Work order: Give back all the records exactly, keeping every line whole.

[Dataset entries]
BEGIN

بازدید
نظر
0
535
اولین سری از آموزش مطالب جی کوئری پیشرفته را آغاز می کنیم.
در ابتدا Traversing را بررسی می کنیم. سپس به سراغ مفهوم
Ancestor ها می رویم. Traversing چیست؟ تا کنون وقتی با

END

Answer section:
بازدید
نظر
0
535
اولین سری از آموزش مطالب جی کوئری پیشرفته را آغاز می کنیم.
در ابتدا Traversing را بررسی می کنیم. سپس به سراغ مفهوم
Ancestor ها می رویم. Traversing چیست؟ تا کنون وقتی با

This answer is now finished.